Вера вспыхивала, начинала плакать, потом рыдать, просить прощения за свои глупые мысли. Но через день опять начиналось то же, или шли усиленные расспросы о дочерях председателя – и Шилаев видел, что она мучится нестерпимо, подозревая, не влюблен ли он в одну из дочерей председателя.
Никогда Шилаеву не приходило в голову изменять жене. На женщин он весьма мало обращал внимания, а тем более па здешних барышень. Жену он любил и счел бы подлостью завести любовную историю и обманывать ее. Но теперь на него часто находили порывы негодования, ненависти к Веруне, – больной, некрасивой и опустившейся, измученной своими собственными подозрениями, дрожащей перед ним и все-таки делающей ему сцены. Скука, бесполезность и несправедливость этих сцен раздражали его до крайности. К тому же, вечно подозреваемый в измене, он сам невольно стал смотреть на себя, как на способного изменить, стал бояться, следить за собой и думать об измене.

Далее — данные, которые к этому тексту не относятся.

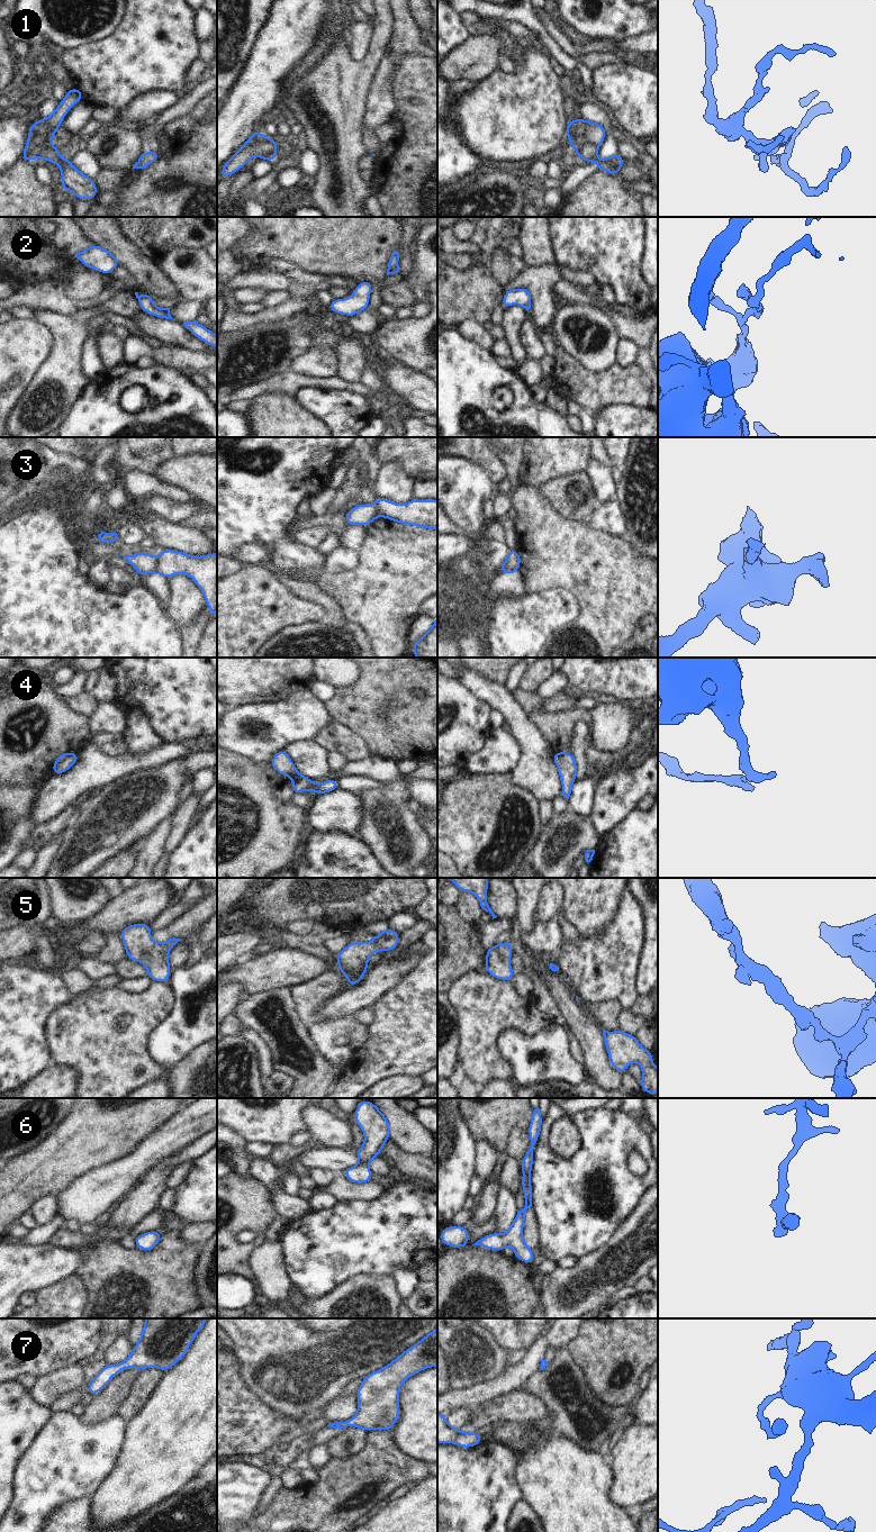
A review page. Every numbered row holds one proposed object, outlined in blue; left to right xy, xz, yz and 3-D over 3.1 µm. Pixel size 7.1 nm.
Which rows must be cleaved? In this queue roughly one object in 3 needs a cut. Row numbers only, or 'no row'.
1, 3, 4

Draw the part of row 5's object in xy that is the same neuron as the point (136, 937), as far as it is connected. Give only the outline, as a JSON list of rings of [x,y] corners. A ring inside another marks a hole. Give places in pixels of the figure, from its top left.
[[[137,923],[126,926],[120,937],[126,958],[144,964],[152,981],[170,981],[169,953],[181,939],[170,939],[164,943],[154,942],[150,924]]]

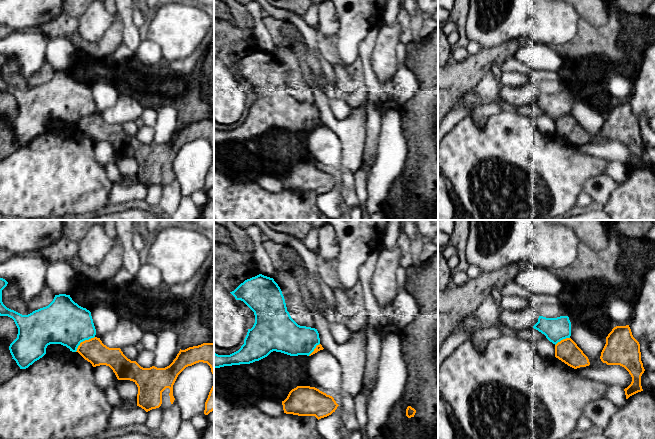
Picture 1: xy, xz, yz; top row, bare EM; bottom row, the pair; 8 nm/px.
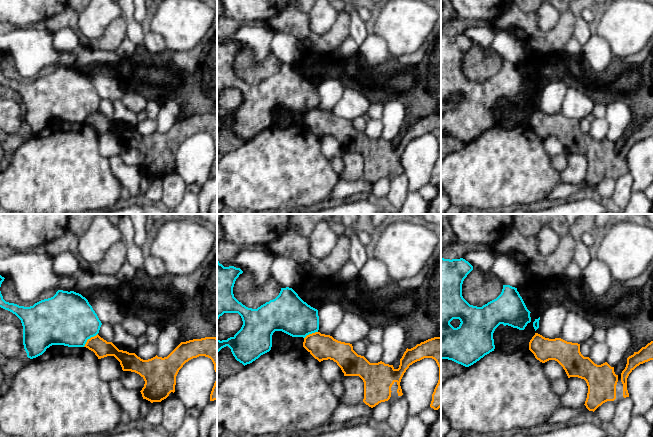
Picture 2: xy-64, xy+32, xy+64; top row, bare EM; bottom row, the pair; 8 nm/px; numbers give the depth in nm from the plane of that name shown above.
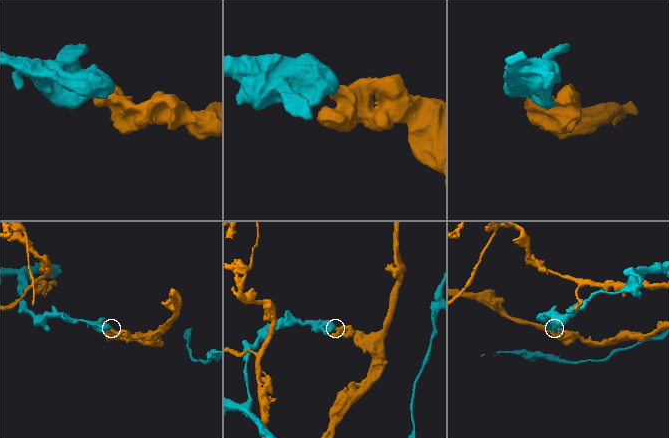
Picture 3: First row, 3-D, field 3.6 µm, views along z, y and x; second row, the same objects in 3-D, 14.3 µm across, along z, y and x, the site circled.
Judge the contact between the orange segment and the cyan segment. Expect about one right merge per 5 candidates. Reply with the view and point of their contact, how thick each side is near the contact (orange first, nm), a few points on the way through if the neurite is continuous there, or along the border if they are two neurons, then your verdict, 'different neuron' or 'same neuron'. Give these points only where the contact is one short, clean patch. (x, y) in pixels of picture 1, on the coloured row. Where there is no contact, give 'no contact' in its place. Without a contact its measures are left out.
meets orange in xy at (83, 341); 190 nm thick on the orange side, 360 nm on the other; border along xy (94, 336), (83, 340), (75, 351); different neuron

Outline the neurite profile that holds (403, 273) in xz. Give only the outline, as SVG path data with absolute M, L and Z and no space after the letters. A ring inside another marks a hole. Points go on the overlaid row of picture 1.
M401 264L397 270L397 287L398 294L407 292L410 284L410 268L407 264Z

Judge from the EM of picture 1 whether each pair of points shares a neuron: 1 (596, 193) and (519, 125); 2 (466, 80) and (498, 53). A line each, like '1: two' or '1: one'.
1: two
2: one

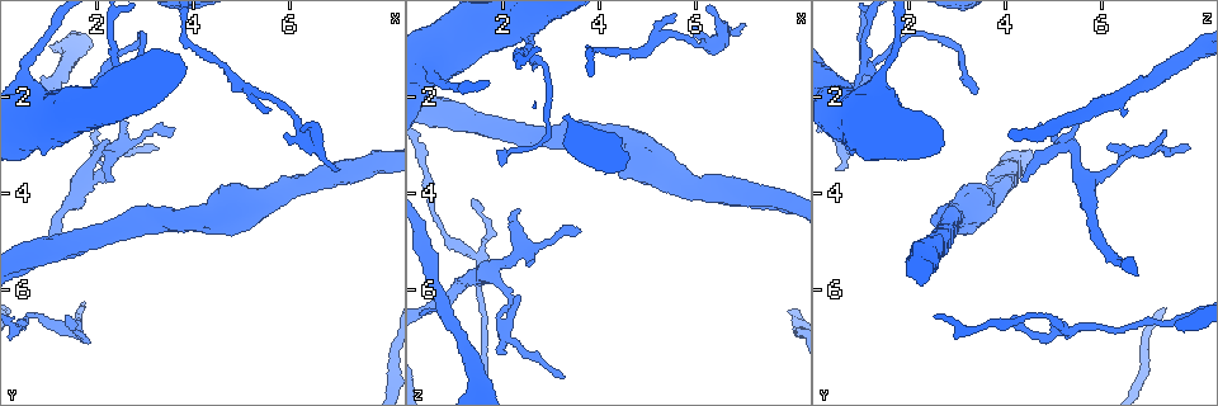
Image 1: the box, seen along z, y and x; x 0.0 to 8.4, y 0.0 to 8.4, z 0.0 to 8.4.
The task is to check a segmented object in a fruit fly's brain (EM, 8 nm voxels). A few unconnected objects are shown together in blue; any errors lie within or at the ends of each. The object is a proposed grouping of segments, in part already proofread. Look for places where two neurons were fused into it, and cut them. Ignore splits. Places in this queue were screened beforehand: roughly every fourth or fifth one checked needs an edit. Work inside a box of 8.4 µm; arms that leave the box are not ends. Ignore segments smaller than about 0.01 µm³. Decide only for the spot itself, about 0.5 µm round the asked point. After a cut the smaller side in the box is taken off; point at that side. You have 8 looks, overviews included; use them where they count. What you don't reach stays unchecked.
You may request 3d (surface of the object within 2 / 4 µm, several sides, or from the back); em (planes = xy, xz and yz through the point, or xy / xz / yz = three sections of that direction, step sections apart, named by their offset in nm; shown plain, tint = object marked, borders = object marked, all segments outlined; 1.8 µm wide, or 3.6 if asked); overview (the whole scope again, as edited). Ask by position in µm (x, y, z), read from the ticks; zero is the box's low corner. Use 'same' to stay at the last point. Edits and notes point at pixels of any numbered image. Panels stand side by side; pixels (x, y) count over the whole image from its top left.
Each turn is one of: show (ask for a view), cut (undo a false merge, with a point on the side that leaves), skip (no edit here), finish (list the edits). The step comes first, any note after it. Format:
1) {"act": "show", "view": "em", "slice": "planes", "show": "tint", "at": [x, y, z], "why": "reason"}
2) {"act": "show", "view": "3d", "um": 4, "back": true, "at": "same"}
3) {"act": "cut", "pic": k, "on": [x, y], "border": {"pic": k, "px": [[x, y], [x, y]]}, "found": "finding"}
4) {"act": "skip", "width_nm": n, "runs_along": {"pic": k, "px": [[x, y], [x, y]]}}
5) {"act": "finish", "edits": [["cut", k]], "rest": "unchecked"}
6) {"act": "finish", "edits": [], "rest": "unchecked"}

{"act": "show", "view": "3d", "um": 2, "at": [3.80, 0.70, 1.05]}

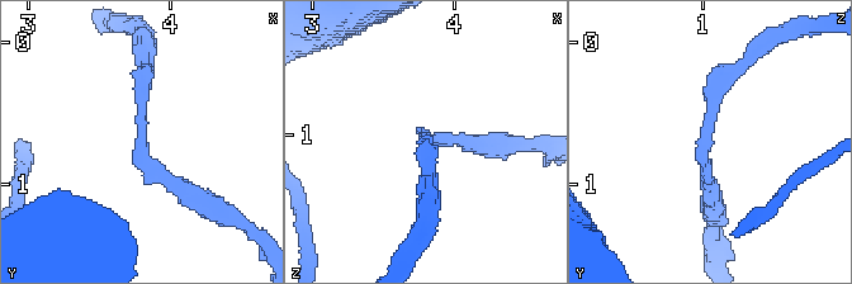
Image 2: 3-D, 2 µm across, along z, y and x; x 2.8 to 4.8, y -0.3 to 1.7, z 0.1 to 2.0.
{"act": "show", "view": "em", "slice": "xy", "step": 16, "show": "tint", "at": [3.82, 0.70, 1.02], "why": "now the EM"}

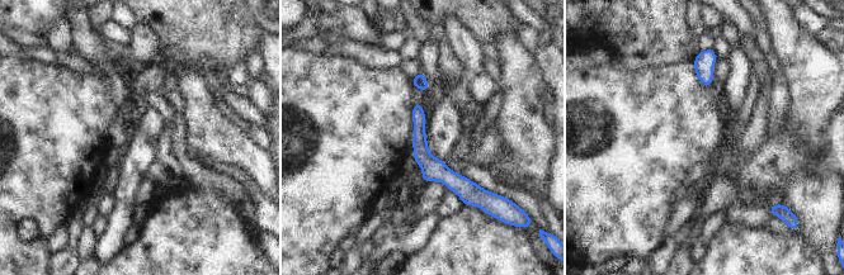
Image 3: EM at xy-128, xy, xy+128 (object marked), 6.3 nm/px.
{"act": "skip", "width_nm": 100, "found": "one neuron here"}

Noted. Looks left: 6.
{"act": "show", "view": "3d", "um": 4, "at": [6.40, 2.90, 0.95], "why": "sudden change in width"}

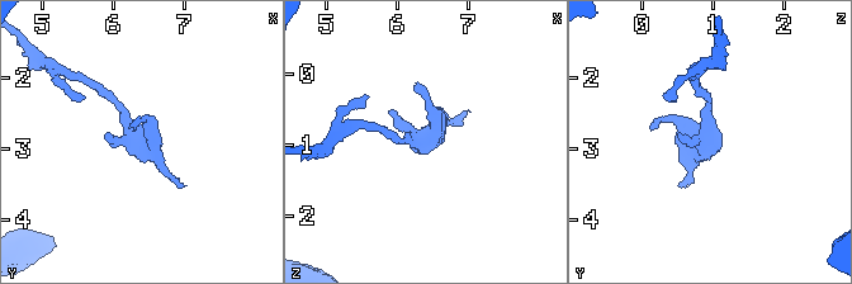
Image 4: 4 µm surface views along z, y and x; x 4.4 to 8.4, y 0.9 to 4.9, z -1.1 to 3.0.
{"act": "show", "view": "em", "slice": "yz", "step": 4, "show": "tint", "at": [6.35, 2.90, 0.90]}

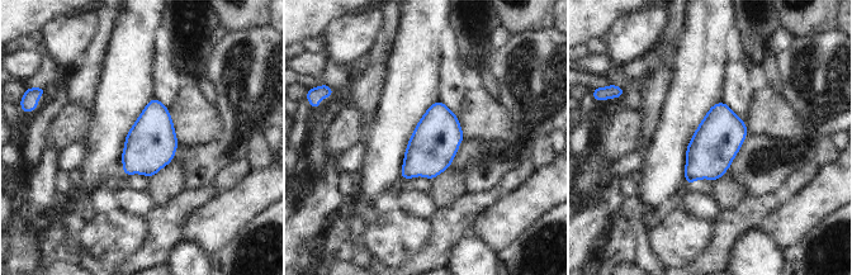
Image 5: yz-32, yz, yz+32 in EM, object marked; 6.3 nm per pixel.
{"act": "show", "view": "em", "slice": "planes", "show": "tint", "at": "same", "why": "cut it another way"}

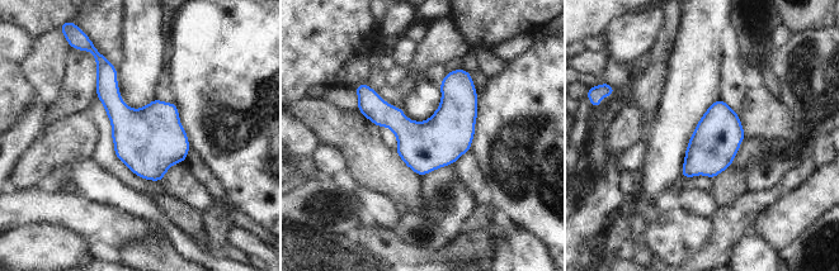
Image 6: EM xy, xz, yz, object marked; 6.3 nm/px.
{"act": "skip", "width_nm": 300, "found": "all the same neuron"}

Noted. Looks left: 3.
{"act": "show", "view": "3d", "um": 2, "at": [1.50, 6.85, 5.35], "why": "a fork"}

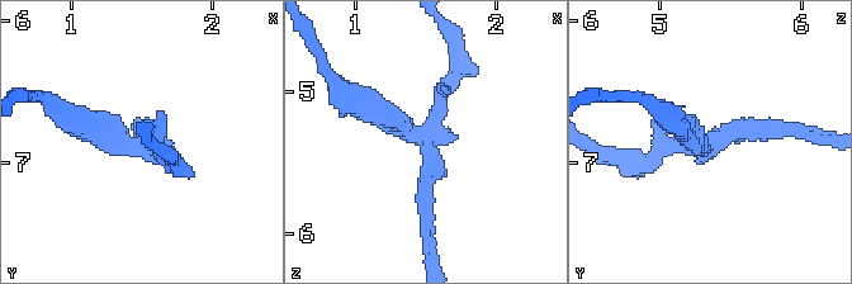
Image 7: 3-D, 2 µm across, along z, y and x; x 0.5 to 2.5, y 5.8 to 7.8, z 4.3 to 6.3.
{"act": "show", "view": "em", "slice": "planes", "show": "plain", "at": [1.46, 6.90, 5.30]}

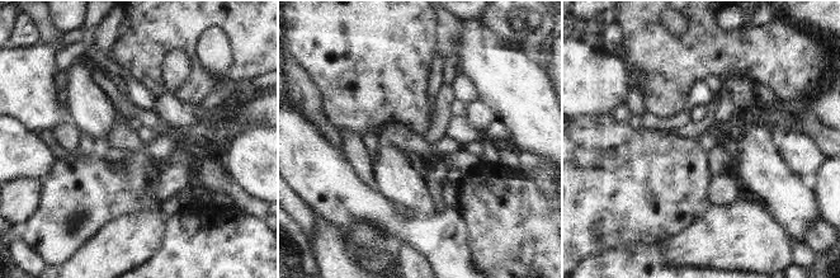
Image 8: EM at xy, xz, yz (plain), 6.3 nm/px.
{"act": "show", "view": "em", "slice": "planes", "show": "tint", "at": "same"}

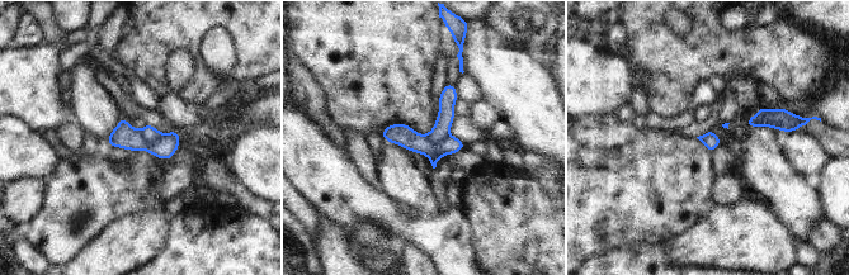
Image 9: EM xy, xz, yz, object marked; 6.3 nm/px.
{"act": "cut", "pic": 9, "on": [150, 133], "border": {"pic": 9, "px": [[138, 131], [150, 142], [161, 134]]}, "found": "a second neuron is stuck on"}

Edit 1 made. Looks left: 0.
{"act": "finish", "edits": [["cut", 9]], "rest": "unchecked"}

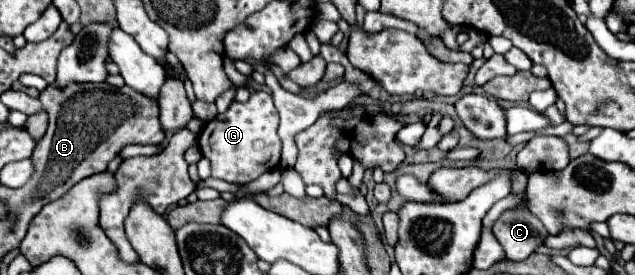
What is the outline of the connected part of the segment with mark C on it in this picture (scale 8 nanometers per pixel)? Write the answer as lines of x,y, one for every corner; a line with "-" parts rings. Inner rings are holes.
505,211
493,223
493,235
503,247
507,259
527,259
545,239
547,229
531,211

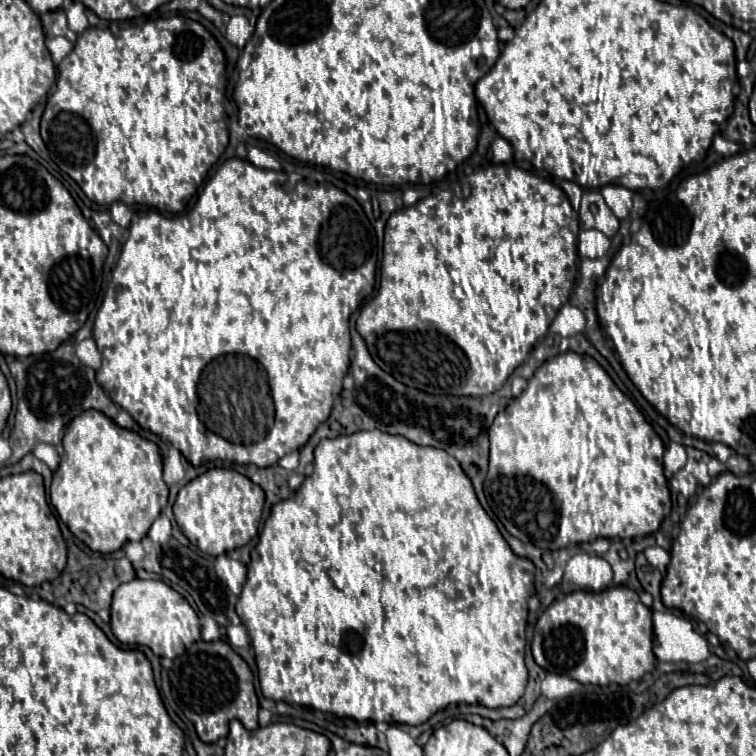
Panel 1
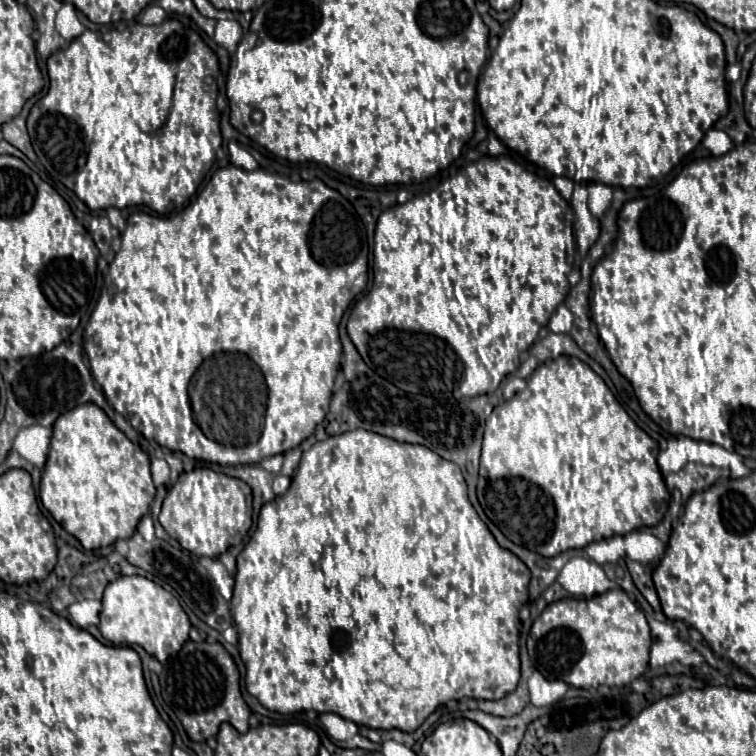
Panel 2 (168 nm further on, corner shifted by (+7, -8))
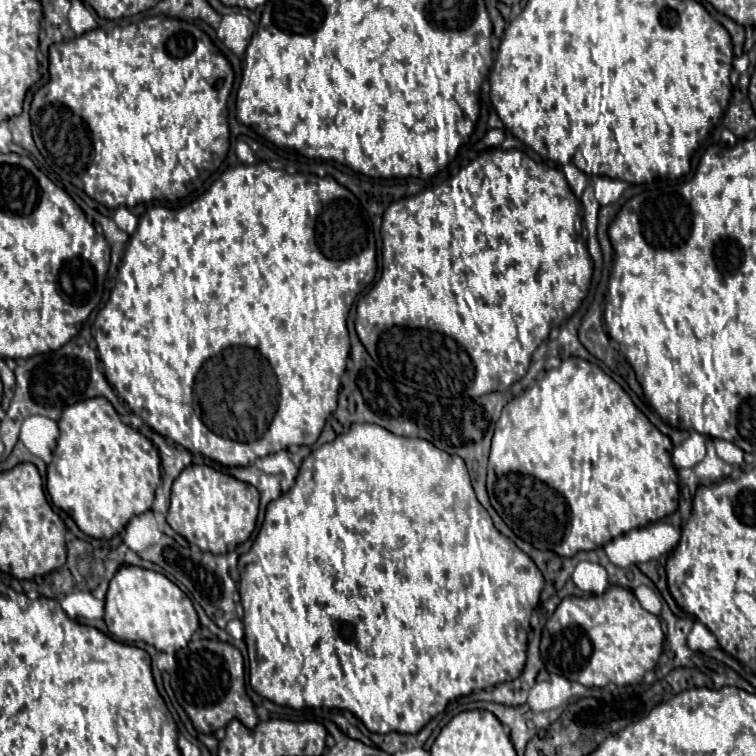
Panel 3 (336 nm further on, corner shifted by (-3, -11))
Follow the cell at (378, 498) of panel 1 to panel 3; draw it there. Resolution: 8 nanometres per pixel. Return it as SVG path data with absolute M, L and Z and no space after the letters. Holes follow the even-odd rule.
M354 424L346 434L340 434L336 436L332 442L328 444L322 444L320 448L312 450L312 454L308 458L304 458L302 466L300 466L300 472L296 476L296 484L286 492L282 494L278 500L270 502L268 508L266 508L266 518L264 518L264 524L254 540L254 546L250 548L250 552L242 554L240 560L238 560L238 570L240 570L240 603L243 608L242 622L244 625L244 640L246 640L246 646L248 646L248 658L250 658L250 686L254 688L256 694L268 698L270 702L274 704L280 704L280 706L288 706L288 708L294 708L294 710L304 710L304 708L338 708L338 710L348 710L352 712L354 716L358 716L364 726L370 730L370 732L378 732L378 734L386 734L386 732L400 732L400 734L416 734L420 732L434 716L438 716L440 712L444 712L444 708L460 698L460 696L466 696L474 690L486 690L486 688L492 688L492 686L498 686L502 682L512 682L514 678L520 676L524 664L526 664L526 632L530 628L530 614L532 610L536 608L538 600L540 600L540 592L544 588L544 578L542 578L542 572L536 568L536 564L512 542L508 540L506 536L502 536L494 524L492 524L492 518L490 514L482 508L482 504L476 500L476 494L474 494L474 488L470 484L470 476L468 476L468 470L464 474L464 460L460 456L450 456L448 452L444 450L438 450L434 444L428 444L426 440L420 440L420 438L402 438L402 436L396 436L376 424Z

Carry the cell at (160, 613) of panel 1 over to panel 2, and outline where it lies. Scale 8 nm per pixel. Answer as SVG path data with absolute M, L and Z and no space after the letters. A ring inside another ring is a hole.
M122 575L104 589L98 629L110 643L140 645L160 663L166 663L166 659L180 649L180 639L182 645L188 641L190 619L180 607L178 599L154 581L140 575Z

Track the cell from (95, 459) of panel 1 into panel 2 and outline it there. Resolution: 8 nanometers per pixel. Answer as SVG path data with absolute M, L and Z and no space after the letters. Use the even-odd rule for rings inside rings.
M78 405L58 417L52 425L52 443L48 461L40 481L40 499L50 515L72 533L84 549L100 549L112 545L116 539L126 539L136 531L138 521L150 511L154 499L154 483L150 477L150 463L146 453L140 451L112 421L98 409L98 405Z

Один раз, за ранним обедом (они обедали в два часа) Шилаев с Веруней сильно поссорились. Веруня, как оказалось, подозревала мужа в любовной связи с сестрой инспектора. Эта сестра была черная, сухая старая дева, даже не похожая на женщину. Шилаев видел ее только раз. Он вспылил и прикрикнул на Веру. Она, захлебываясь слезами, выскочила из-за стола, схватила шляпку и пальто и сказала, что уходит, уходит и не вернется, и пусть он ее не ищет… Шилаев хотел идти за нею, но потом рассудил лучше оставить ее в покое; он знал, что она отправляется к своей приятельнице Ламариновой и вернется, как только успокоится.
Ясное августовское солнце светило в окна сквозь герань и мускус и отражалось на некрашеном полу желтыми пятнами. По безлюдной улице гуляли куры и молодой петух надрывался, пробуя свой голос. Из кухни пришла плотная, чернобровая девка Домаха, давно заменившая пьяницу Устинью, и стала прибирать недоеденное жаркое. Павел Павлович рассеянно взглянул на Домаху. Вокруг головы у нее был обмотан красный платок; к нему она прикрепила желтые ноготки и две георгины. Круглое загорелое лицо ее, с выражением тупого равнодушия и с капельками пота на лбу, казалось довольно красивым. Шилаеву невольно бросились в глаза ее крепкие, до колен голые ноги, выставлявшиеся из-под синей запаски, и высокая грудь, приподнимающая в двух местах сорочку из серого холста.
Шилаев глядел, ни о чем определенно не думая, и только холодок физического желания пробегал у него вдоль спины.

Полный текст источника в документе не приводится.